Filhos de Irmã Dulce declaram seu amor e gratidão ao Anjo Bom

A cena do menino que vivia acorrentado pelo pai num casebre em Itacaranha, subúrbio de Salvador, não saía da cabeça do vizinho, um homem chamado Raimundo Rocha. Ex-capitão de areia, ele não tolerava prisão. Na infância, havia conhecido a face mais cruel das ruas, até ser resgatado por Irmã Dulce para um albergue, no Largo de Roma. Foi pensando na guinada de sua vida que ele decidiu pôr um fim também no suplício daquela criança. Rocha foi ao convento falar com a freira a quem chamava de mãe. Depois de ouvi-lo narrar aquela triste história, Irmã Dulce possibilitou com que o garoto fosse conhecer o Orfanato Santo Antônio, em Simões Filho, onde ela acolhia menores sem referência familiar. Se gostasse e diante do consentimento de seu pai, que não tinha condições de criá-lo, ele poderia ficar. Assim, dias depois, naquele ano de 1985, o pequeno Gilmar Santos ganhou um novo lar e 300 irmãos, todos filhos da mesma mãe, a Mãe dos Pobres.

“Irmã Dulce foi uma mãe completa”, declara Gilmar, hoje com 42 anos. Pai de dois filhos e avô de uma bebezinha, o jovem empresário da área da construção civil voltou ao mesmo lugar onde sua vida, a de Rocha e tantas outras se cruzaram, para rever parte da grande família durante o Encontro dos Filhos de Irmã Dulce. Organizado por eles mesmos e pelo núcleo de Recursos Humanos (RH) das Obras Sociais Irmã Dulce (OSID), o encontro foi realizado como parte das homenagens em memória dos 25 anos do falecimento da beata, mas ganha um sentido também especial nesta véspera do Dia das Mães, pois os filhos de Irmã Dulce aproveitaram para novamente declarar seu amor e gratidão ao Anjo que os criou com tanto amor.   

A reunião aconteceu numa ensolarada manhã de sábado (28 de abril) e contou com a presença de Maria Rita Pontes, superintendente das Obras e sobrinha da religiosa; do líder do RH/OSID, Raimundo José – ele mesmo um dos cerca de 70 filhos do Anjo Bom ali reunidos; a líder do Centro Educacional Santo Antônio (CESA), Flávia Rosemberg, além do gestor Operacional da instituição, Sérgio Lopes, e do jornalista Valber Carvalho, que está escrevendo um livro sobre a Bem-Aventurada.
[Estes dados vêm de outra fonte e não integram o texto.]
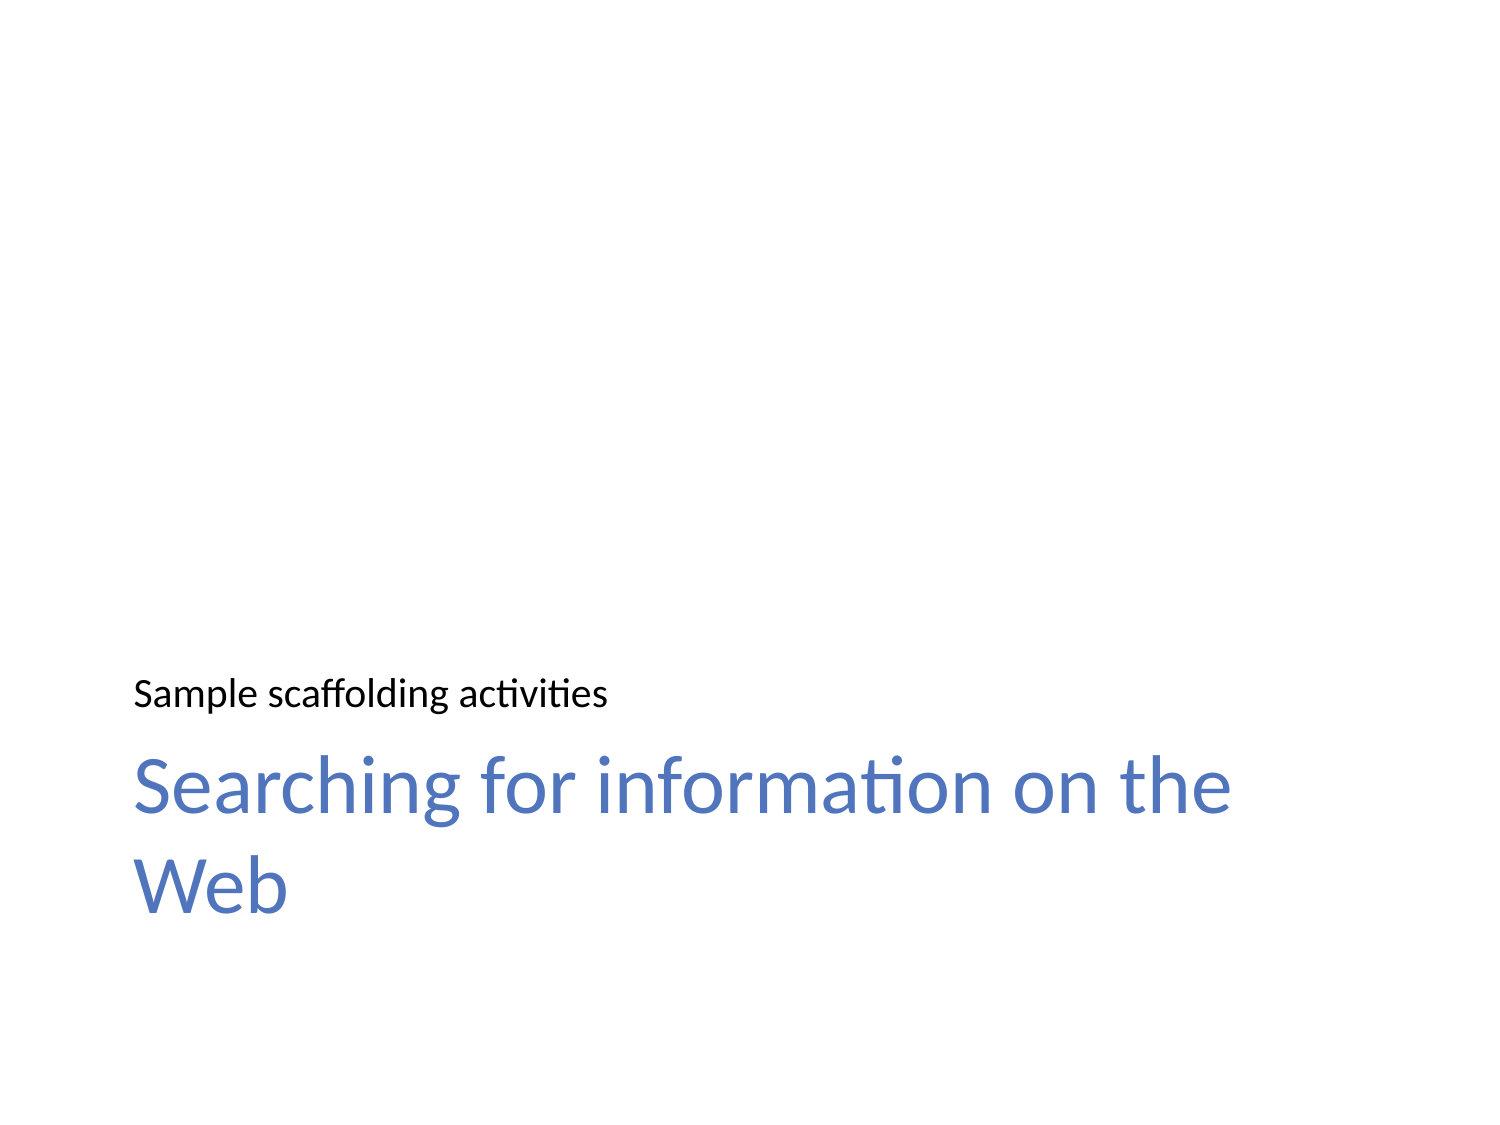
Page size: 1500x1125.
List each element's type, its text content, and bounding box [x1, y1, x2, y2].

title Searching for information on the Web [118, 723, 1394, 947]
list Sample scaffolding activities [118, 476, 1394, 723]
Falando da “alegria” de se reunir com tantas pessoas que testemunharam o amor de Irmã Dulce, Maria Rita lembrou que “as Obras são um milagre que a sociedade e todos dessa grande família ajudam a manter vivo”.
 

E a família cresceu - Em meio a uma programação lúdica e integrativa, com sessão de vídeo, partida de futebol, sorteio de brindes e almoço, os filhos de Irmã Dulce presentes ao encontro aproveitaram para tirar fotos e partilhar suas histórias. Também fizeram questão de apresentar a seus filhos, esposas e netos presentes, o velho sítio onde foram criados. O orfanato, afinal, já não existe mais. Desde 1994, o espaço passou a abrigar o Centro Educacional Santo Antônio (CESA), onde atualmente estudam 700 crianças e adolescentes em situação de risco social. 

Muito do que os filhos de Dulce viveram faz parte da memória daquele lugar. Eles recordaram de como tudo era muito organizado dentro de uma rotina com horários definidos para todas as tarefas. A memória de Irmã Dulce também é muito viva, pois o colo que embalou tantas crianças sofridas foi também lugar de novas e felizes relações, como a da família de Jeandson Oliveira, 33 anos: “Irmã Dulce é minha avó, tenho muito orgulho dela”. Formado em Marketing, é o caçula de José Souza, 69, membro da primeira turma do orfanato, e Ana Oliveira, 55, que chegou às Obras criança, após ter perdido os pais. “Tenho muita gratidão a minha mãe, Dulce”, diz Souza, reconhecendo o amor dedicado pela Mãe dos Pobres. Para eles, os valores que aprenderam com o Anjo, e que procuram “praticar juntos”, como lembra Ana, são o maior patrimônio da família.